## PROBLEM STATEMENT
Edit the items by replacing "Entrada similar" with "Entrada relacionada" everywhere, and return them with everything else unchanged.

[GIVEN RECORDS]

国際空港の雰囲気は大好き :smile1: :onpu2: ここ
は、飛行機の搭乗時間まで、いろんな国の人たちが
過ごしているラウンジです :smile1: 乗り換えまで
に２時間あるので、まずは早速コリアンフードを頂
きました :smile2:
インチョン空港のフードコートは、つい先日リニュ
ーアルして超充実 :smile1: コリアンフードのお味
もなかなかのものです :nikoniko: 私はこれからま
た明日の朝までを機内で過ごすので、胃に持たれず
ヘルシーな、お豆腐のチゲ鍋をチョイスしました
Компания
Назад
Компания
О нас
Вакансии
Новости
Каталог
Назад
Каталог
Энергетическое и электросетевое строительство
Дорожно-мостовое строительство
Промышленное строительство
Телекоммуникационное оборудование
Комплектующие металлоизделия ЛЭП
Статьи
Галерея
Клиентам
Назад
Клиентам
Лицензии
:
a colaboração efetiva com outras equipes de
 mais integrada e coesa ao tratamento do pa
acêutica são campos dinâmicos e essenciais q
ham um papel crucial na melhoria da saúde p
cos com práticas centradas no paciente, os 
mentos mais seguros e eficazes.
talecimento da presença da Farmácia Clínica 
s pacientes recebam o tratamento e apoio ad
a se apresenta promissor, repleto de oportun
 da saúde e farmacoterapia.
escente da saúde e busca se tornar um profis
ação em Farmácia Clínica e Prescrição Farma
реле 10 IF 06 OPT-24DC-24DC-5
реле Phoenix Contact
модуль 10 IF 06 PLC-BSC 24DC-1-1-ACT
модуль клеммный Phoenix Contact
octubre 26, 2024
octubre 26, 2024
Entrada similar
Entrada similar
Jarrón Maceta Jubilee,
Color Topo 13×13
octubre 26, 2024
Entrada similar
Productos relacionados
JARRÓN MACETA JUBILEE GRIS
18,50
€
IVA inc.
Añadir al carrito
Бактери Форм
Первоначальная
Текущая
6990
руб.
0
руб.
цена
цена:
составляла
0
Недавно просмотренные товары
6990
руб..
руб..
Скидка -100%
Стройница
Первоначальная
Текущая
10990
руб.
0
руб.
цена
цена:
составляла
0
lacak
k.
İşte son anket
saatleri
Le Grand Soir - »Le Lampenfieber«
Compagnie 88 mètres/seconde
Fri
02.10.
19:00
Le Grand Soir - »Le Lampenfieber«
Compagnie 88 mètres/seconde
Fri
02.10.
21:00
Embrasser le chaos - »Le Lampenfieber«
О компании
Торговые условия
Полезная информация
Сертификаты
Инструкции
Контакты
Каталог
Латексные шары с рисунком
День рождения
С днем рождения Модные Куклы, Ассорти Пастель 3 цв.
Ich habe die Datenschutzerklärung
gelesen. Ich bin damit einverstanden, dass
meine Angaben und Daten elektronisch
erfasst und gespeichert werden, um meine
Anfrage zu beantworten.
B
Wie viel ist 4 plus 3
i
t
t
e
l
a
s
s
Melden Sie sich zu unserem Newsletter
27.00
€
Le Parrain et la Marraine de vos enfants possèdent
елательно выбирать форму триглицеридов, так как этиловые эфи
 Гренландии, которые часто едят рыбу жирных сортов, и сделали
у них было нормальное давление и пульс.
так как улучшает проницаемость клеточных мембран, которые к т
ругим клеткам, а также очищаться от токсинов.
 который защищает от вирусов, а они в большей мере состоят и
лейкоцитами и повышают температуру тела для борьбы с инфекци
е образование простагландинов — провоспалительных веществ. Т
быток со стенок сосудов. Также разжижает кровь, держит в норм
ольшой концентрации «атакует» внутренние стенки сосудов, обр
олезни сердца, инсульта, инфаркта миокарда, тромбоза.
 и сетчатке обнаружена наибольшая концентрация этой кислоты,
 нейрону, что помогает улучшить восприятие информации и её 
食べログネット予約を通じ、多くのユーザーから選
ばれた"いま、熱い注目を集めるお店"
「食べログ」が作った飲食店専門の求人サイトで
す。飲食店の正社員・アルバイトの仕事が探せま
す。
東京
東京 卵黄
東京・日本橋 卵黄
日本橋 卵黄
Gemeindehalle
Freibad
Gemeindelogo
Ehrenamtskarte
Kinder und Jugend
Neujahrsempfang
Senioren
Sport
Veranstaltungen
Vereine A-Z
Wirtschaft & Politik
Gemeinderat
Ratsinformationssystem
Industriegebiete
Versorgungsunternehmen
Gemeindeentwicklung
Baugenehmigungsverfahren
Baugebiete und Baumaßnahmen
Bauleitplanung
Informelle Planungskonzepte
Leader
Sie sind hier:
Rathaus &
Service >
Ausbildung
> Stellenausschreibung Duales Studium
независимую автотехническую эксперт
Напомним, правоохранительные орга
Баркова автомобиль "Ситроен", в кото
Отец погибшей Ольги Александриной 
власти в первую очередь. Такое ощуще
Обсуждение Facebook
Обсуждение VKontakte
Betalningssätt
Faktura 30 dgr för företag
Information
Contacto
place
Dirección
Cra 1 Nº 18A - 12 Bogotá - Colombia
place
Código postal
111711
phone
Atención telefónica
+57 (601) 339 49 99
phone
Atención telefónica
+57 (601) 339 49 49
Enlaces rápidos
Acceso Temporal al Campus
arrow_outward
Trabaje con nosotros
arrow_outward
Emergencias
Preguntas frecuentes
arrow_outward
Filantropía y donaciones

[/GIVEN RECORDS]

## WRITTEN SOLUTION
国際空港の雰囲気は大好き :smile1: :onpu2: ここ
は、飛行機の搭乗時間まで、いろんな国の人たちが
過ごしているラウンジです :smile1: 乗り換えまで
に２時間あるので、まずは早速コリアンフードを頂
きました :smile2:
インチョン空港のフードコートは、つい先日リニュ
ーアルして超充実 :smile1: コリアンフードのお味
もなかなかのものです :nikoniko: 私はこれからま
た明日の朝までを機内で過ごすので、胃に持たれず
ヘルシーな、お豆腐のチゲ鍋をチョイスしました
Компания
Назад
Компания
О нас
Вакансии
Новости
Каталог
Назад
Каталог
Энергетическое и электросетевое строительство
Дорожно-мостовое строительство
Промышленное строительство
Телекоммуникационное оборудование
Комплектующие металлоизделия ЛЭП
Статьи
Галерея
Клиентам
Назад
Клиентам
Лицензии
:
a colaboração efetiva com outras equipes de
 mais integrada e coesa ao tratamento do pa
acêutica são campos dinâmicos e essenciais q
ham um papel crucial na melhoria da saúde p
cos com práticas centradas no paciente, os 
mentos mais seguros e eficazes.
talecimento da presença da Farmácia Clínica 
s pacientes recebam o tratamento e apoio ad
a se apresenta promissor, repleto de oportun
 da saúde e farmacoterapia.
escente da saúde e busca se tornar um profis
ação em Farmácia Clínica e Prescrição Farma
реле 10 IF 06 OPT-24DC-24DC-5
реле Phoenix Contact
модуль 10 IF 06 PLC-BSC 24DC-1-1-ACT
модуль клеммный Phoenix Contact
octubre 26, 2024
octubre 26, 2024
Entrada relacionada
Entrada relacionada
Jarrón Maceta Jubilee,
Color Topo 13×13
octubre 26, 2024
Entrada relacionada
Productos relacionados
JARRÓN MACETA JUBILEE GRIS
18,50
€
IVA inc.
Añadir al carrito
Бактери Форм
Первоначальная
Текущая
6990
руб.
0
руб.
цена
цена:
составляла
0
Недавно просмотренные товары
6990
руб..
руб..
Скидка -100%
Стройница
Первоначальная
Текущая
10990
руб.
0
руб.
цена
цена:
составляла
0
lacak
k.
İşte son anket
saatleri
Le Grand Soir - »Le Lampenfieber«
Compagnie 88 mètres/seconde
Fri
02.10.
19:00
Le Grand Soir - »Le Lampenfieber«
Compagnie 88 mètres/seconde
Fri
02.10.
21:00
Embrasser le chaos - »Le Lampenfieber«
О компании
Торговые условия
Полезная информация
Сертификаты
Инструкции
Контакты
Каталог
Латексные шары с рисунком
День рождения
С днем рождения Модные Куклы, Ассорти Пастель 3 цв.
Ich habe die Datenschutzerklärung
gelesen. Ich bin damit einverstanden, dass
meine Angaben und Daten elektronisch
erfasst und gespeichert werden, um meine
Anfrage zu beantworten.
B
Wie viel ist 4 plus 3
i
t
t
e
l
a
s
s
Melden Sie sich zu unserem Newsletter
27.00
€
Le Parrain et la Marraine de vos enfants possèdent
елательно выбирать форму триглицеридов, так как этиловые эфи
 Гренландии, которые часто едят рыбу жирных сортов, и сделали
у них было нормальное давление и пульс.
так как улучшает проницаемость клеточных мембран, которые к т
ругим клеткам, а также очищаться от токсинов.
 который защищает от вирусов, а они в большей мере состоят и
лейкоцитами и повышают температуру тела для борьбы с инфекци
е образование простагландинов — провоспалительных веществ. Т
быток со стенок сосудов. Также разжижает кровь, держит в норм
ольшой концентрации «атакует» внутренние стенки сосудов, обр
олезни сердца, инсульта, инфаркта миокарда, тромбоза.
 и сетчатке обнаружена наибольшая концентрация этой кислоты,
 нейрону, что помогает улучшить восприятие информации и её 
食べログネット予約を通じ、多くのユーザーから選
ばれた"いま、熱い注目を集めるお店"
「食べログ」が作った飲食店専門の求人サイトで
す。飲食店の正社員・アルバイトの仕事が探せま
す。
東京
東京 卵黄
東京・日本橋 卵黄
日本橋 卵黄
Gemeindehalle
Freibad
Gemeindelogo
Ehrenamtskarte
Kinder und Jugend
Neujahrsempfang
Senioren
Sport
Veranstaltungen
Vereine A-Z
Wirtschaft & Politik
Gemeinderat
Ratsinformationssystem
Industriegebiete
Versorgungsunternehmen
Gemeindeentwicklung
Baugenehmigungsverfahren
Baugebiete und Baumaßnahmen
Bauleitplanung
Informelle Planungskonzepte
Leader
Sie sind hier:
Rathaus &
Service >
Ausbildung
> Stellenausschreibung Duales Studium
независимую автотехническую эксперт
Напомним, правоохранительные орга
Баркова автомобиль "Ситроен", в кото
Отец погибшей Ольги Александриной 
власти в первую очередь. Такое ощуще
Обсуждение Facebook
Обсуждение VKontakte
Betalningssätt
Faktura 30 dgr för företag
Information
Contacto
place
Dirección
Cra 1 Nº 18A - 12 Bogotá - Colombia
place
Código postal
111711
phone
Atención telefónica
+57 (601) 339 49 99
phone
Atención telefónica
+57 (601) 339 49 49
Enlaces rápidos
Acceso Temporal al Campus
arrow_outward
Trabaje con nosotros
arrow_outward
Emergencias
Preguntas frecuentes
arrow_outward
Filantropía y donaciones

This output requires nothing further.